The Dead Sea Scrolls Suggest Written By Essenes Associated With Jesus
SKELETONS recently uncovered at a 2,000-year-old site in the West Bank could provide the answer to who wrote the Dead Sea Scrolls.
New research has shed light on who wrote the Dead Sea Scrolls
Over 30 newly excavated skeletons of people buried at Qumran have been analysed and the findings seem to support the notion that the ancient community consisted of a religious sect of celibate men, according to anthropologist Yossi Nagar, of the Israel Antiquities Authority,
It had been previously theorised that a community of men lived there at the time the scrolls were placed in the caves near an ancient settlement and they may have either written or guarded the scrolls, a collection of nearly 1,000 manuscripts which are the oldest surviving copies of biblical text.
The analysis of the 33 skeletons are thought to be approximately 2,200 years old, according to radiocarbon dating, which is around the same age as the scrolls, according to a report in Science News.
The skeletons were found to be definitely or most likely males due to their pelvic shape and body size and ranged in age between 20 and 50 or possibly older when they died.
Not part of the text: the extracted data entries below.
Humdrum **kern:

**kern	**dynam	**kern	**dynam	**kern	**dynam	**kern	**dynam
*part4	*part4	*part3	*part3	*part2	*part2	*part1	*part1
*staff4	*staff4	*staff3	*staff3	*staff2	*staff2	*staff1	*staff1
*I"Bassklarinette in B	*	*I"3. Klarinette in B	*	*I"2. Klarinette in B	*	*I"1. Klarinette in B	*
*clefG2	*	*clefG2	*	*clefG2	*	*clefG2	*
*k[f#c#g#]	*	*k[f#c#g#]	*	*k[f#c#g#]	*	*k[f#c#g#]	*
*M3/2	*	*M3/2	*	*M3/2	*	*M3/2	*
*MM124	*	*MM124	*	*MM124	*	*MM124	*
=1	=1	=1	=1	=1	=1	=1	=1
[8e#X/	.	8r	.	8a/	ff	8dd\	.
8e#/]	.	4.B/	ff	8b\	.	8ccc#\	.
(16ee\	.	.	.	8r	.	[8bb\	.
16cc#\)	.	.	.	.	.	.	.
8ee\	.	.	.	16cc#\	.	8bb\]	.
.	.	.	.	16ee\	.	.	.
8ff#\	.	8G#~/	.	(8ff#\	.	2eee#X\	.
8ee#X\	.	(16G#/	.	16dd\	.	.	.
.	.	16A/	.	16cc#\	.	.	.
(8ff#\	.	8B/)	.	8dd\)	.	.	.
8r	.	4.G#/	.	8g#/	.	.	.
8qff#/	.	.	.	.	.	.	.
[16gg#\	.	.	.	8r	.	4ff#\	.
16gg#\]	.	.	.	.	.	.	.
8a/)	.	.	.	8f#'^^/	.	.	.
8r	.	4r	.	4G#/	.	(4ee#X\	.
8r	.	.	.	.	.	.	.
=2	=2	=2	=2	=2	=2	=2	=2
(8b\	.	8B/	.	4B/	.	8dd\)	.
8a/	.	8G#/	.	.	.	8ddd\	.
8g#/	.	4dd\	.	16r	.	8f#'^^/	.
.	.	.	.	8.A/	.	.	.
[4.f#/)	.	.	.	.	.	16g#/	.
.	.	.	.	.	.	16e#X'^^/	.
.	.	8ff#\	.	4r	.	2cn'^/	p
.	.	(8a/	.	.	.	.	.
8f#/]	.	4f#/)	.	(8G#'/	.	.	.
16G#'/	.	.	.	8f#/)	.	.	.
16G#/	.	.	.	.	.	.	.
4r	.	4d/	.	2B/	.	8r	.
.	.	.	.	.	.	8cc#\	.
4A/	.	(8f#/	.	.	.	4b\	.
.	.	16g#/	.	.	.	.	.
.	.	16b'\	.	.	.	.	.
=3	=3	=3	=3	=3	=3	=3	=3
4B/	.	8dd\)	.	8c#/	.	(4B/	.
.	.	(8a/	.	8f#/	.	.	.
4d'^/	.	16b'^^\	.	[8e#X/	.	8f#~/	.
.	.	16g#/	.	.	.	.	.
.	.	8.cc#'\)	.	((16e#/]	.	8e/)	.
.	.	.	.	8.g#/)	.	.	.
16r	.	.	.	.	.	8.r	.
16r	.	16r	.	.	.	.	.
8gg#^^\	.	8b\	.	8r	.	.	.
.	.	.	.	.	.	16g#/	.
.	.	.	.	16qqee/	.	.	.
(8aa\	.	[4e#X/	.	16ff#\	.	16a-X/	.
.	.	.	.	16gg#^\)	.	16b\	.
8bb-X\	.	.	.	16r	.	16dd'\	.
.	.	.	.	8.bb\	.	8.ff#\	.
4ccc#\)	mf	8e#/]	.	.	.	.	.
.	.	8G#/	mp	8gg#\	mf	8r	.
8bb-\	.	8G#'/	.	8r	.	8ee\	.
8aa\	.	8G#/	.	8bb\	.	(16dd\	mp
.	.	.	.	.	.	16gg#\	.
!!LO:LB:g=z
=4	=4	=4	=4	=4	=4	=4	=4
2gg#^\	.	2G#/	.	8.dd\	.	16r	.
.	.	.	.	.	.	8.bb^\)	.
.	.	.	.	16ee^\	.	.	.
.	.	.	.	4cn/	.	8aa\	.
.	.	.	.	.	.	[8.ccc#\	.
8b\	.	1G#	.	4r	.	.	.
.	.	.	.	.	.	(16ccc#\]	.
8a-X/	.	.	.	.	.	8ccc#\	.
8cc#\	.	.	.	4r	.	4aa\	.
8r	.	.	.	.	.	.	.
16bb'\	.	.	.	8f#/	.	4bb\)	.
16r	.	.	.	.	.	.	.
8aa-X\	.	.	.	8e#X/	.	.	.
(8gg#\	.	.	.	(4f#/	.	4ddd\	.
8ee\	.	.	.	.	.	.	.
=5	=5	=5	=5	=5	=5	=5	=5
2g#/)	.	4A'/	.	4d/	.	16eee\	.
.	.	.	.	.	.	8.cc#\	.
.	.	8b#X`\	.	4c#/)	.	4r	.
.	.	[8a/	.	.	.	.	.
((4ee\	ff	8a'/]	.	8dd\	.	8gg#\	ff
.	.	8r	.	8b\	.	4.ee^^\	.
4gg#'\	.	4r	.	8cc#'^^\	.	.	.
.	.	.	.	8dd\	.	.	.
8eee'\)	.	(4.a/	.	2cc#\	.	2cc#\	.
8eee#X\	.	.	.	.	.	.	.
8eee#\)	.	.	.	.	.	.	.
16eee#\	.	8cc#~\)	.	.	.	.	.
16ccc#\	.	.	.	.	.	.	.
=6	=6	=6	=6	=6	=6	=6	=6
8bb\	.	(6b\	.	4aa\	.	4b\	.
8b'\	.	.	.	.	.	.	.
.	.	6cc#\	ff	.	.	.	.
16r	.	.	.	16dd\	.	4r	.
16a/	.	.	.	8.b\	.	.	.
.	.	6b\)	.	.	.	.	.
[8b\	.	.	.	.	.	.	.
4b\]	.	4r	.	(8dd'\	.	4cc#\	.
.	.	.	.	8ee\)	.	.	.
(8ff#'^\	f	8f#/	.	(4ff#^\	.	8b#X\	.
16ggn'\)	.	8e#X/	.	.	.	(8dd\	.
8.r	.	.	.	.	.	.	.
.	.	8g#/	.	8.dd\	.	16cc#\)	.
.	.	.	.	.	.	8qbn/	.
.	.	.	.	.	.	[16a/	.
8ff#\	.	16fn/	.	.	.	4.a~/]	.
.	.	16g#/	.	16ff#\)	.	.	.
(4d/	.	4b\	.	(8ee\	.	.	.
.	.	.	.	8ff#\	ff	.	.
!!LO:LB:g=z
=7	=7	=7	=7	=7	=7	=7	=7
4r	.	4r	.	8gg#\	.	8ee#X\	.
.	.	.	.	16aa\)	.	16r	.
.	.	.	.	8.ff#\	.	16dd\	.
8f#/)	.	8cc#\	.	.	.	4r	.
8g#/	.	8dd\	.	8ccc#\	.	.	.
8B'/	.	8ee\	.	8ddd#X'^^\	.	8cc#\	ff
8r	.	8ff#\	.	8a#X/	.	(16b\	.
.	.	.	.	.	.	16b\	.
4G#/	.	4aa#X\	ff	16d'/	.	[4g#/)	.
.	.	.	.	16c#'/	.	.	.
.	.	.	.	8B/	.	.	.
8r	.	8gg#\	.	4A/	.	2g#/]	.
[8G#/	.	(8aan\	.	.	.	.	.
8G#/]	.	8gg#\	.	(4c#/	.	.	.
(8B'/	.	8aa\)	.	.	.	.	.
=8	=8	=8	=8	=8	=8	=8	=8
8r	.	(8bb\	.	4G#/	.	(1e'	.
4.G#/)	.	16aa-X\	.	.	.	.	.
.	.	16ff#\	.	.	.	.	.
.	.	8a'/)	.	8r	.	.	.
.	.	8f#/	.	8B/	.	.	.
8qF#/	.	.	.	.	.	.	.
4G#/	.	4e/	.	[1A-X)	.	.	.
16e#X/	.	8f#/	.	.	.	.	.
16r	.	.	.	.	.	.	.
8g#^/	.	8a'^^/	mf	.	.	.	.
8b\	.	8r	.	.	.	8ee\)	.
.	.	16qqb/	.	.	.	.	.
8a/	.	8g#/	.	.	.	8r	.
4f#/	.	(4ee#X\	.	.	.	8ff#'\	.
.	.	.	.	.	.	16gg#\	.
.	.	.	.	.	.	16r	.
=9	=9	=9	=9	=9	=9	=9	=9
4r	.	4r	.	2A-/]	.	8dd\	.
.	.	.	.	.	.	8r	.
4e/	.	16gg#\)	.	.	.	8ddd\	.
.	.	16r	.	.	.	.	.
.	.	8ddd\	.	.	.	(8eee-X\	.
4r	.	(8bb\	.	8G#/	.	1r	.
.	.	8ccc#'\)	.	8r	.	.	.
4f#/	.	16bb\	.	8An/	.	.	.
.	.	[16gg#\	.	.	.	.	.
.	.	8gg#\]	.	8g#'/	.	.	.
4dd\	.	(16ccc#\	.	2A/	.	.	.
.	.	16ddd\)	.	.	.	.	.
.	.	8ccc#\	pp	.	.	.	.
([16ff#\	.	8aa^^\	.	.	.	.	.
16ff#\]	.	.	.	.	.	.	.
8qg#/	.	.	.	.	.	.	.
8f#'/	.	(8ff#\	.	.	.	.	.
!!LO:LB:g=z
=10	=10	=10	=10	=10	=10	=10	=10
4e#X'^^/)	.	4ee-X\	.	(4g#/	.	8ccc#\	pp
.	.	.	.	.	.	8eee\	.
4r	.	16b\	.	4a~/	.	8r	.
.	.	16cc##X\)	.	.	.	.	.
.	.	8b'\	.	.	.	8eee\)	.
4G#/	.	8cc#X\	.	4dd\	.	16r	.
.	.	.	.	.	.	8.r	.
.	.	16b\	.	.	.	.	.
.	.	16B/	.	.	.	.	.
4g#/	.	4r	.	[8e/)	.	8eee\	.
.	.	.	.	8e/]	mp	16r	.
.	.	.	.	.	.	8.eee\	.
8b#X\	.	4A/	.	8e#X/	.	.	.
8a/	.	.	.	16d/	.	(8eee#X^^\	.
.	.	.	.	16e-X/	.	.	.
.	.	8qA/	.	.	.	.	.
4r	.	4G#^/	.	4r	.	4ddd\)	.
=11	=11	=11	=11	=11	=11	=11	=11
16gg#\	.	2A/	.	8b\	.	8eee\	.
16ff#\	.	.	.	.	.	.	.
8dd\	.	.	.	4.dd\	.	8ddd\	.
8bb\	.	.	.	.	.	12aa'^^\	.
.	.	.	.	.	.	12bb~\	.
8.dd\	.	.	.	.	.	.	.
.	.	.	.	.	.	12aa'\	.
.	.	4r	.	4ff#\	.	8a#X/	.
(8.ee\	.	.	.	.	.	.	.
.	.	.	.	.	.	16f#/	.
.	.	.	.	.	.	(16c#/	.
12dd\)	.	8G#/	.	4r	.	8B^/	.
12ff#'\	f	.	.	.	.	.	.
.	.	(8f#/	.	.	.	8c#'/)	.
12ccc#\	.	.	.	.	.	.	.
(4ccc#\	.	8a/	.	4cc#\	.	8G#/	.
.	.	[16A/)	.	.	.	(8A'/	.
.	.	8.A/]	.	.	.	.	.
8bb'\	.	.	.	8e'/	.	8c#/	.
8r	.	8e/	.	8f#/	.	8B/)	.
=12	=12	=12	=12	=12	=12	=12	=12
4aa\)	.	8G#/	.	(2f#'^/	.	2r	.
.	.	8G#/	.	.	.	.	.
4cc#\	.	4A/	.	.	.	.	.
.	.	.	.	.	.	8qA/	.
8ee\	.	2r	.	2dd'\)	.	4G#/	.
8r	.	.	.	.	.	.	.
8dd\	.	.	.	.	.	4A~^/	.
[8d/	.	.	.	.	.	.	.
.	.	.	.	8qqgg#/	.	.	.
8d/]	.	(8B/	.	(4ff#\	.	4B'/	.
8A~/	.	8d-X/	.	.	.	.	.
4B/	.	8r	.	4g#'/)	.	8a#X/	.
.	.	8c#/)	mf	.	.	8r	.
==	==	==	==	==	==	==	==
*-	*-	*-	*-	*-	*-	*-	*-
Mr Nagar, speaking at the annual meeting of the American Schools of Oriental Research, said: “I don’t know if these were the people who produced the Qumran region’s Dead Sea Scrolls.
“But the high concentration of adult males of various ages buried at Qumran is similar to what has been found at cemeteries connected to Byzantine monasteries.”
Mr Nagar said six of seven previously unearthed bodies initially thought to be women were actually men.
Mystery still surrounds the numerous texts, mainly written on papyrus and parchment that were first discovered in the 1940s by Bedouin goat herders.
They are believed to have been written between 150 BC and AD 70 and in a variety of languages including Hebrew and Aramaic.
The documents make up some of the earliest parts of the Hebrew bible, including the 10 Commandments.
The scrolls were found in 11 caves between 1947 and 1956 caused a serious debate about who occupied the region.
In 2017, researchers revealed they had found another cave in the same area that possibly held scrolls or pieces of papyrus and leather intended to be written on.
An influential early theory held that members of an ancient, celibate Jewish sect, the Essenes, lived at Qumran and either wrote the Dead Sea Scrolls or were caretakers of these religious, legal and philosophical documents. But over the past 30 years, other possible inhabitants of Qumran have been proposed, including Bedouin herders, craftsmen and Roman soldiers.